Mohammad Hatem, executive chairman of the Bangladesh Knitwear Manufacturers and Exporters Association, says local banks pay them between Tk 93 and 94 per US dollar when they collect their export earnings.
But when opening letters of credit to import raw materials and capital goods, banks charge Tk 103-104 per USD.
“So it’s the banks that mainly benefit from currency depreciation, not the exporters,” Hatem said.
Selim Raihan, executive director of the South Asian Network on Economic Modelling, said sectors that are not heavily dependent on imports benefit from the depreciation.
“This is an opportunity for industries other than clothing. Exports of non-clothing products could increase if the problems faced by exporters are resolved.”
For example, he said, the Savar tannery industrial zone is not properly functional, while leather and leather goods manufacturers do not receive the same treatment as garment manufacturers when it is to use the bonded warehouse while importing raw materials duty free.
The import tariff for materials used in light engineering and agro-industrial products is also not favorable.
“Exports from these sectors will increase if these issues are addressed,” added Raihan, also an economics professor at the University of Dhaka.
Amin Ullah, chairman of the Bangladesh Frozen Food Exporters Association, said it would be difficult for them to increase shipment of locally grown shrimp and fish unless the taka loses its value.
“But we don’t get higher prices since European buyers offer lower rates.”
In the past, frozen food exporters had to depend on imported cartons and machine spare parts. Now they can source the items locally.
“So our value addition is almost 100% and we keep all the export earnings,” Amin said.
He urged the government to pay particular attention to increasing exports of products containing a greater proportion of local ingredients.
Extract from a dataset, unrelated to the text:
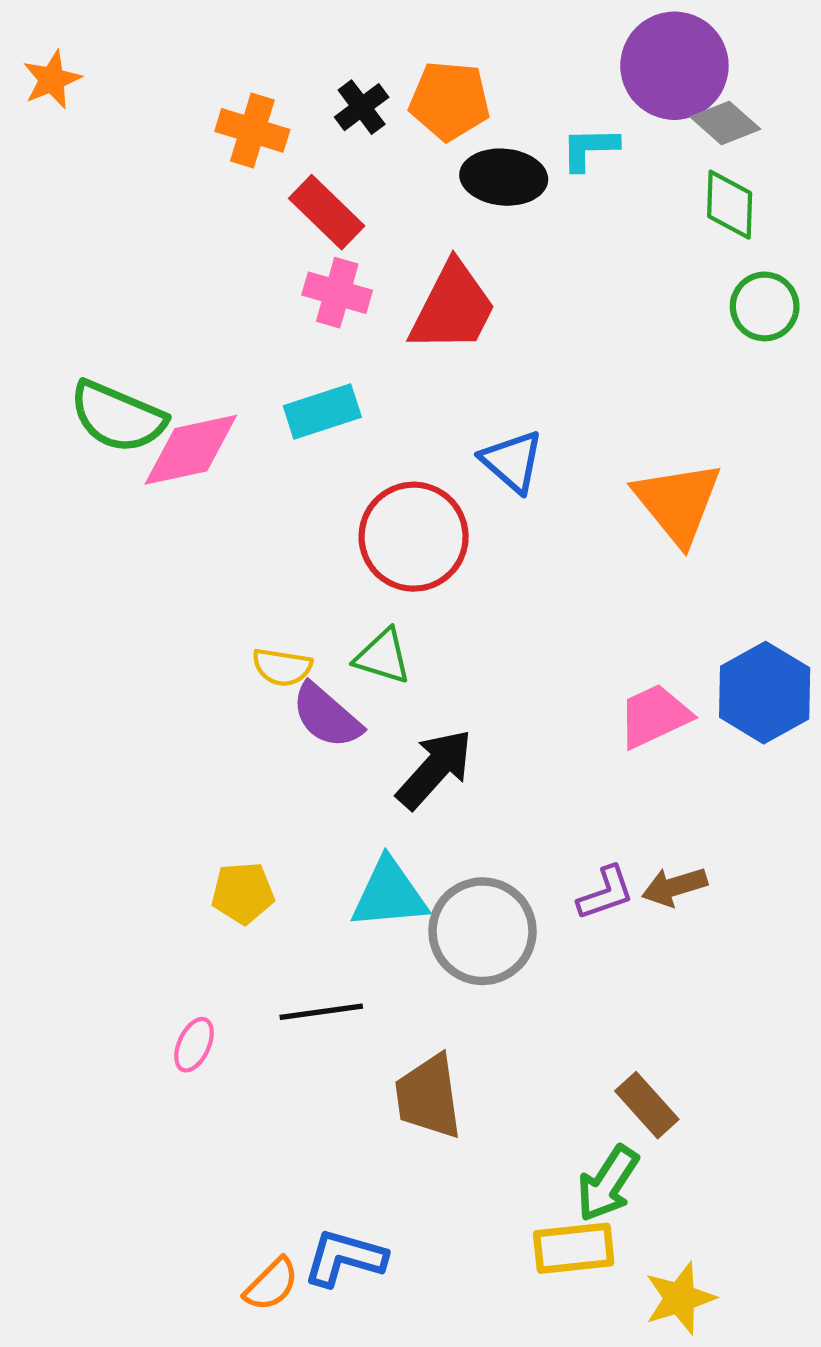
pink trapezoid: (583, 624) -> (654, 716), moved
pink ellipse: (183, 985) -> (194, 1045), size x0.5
Syed Md Shoaib Hasan, former vice president of the Bangladesh Agro-Processors Association, has called on the government to remove the restriction on the export of aromatic rice.
If inflation cannot be contained, currency depreciation may not bring much return, said MA Razzaque, director of research at the Policy Research Institute.
Inflation in Bangladesh soared to 7.56% in June, the highest in nine years.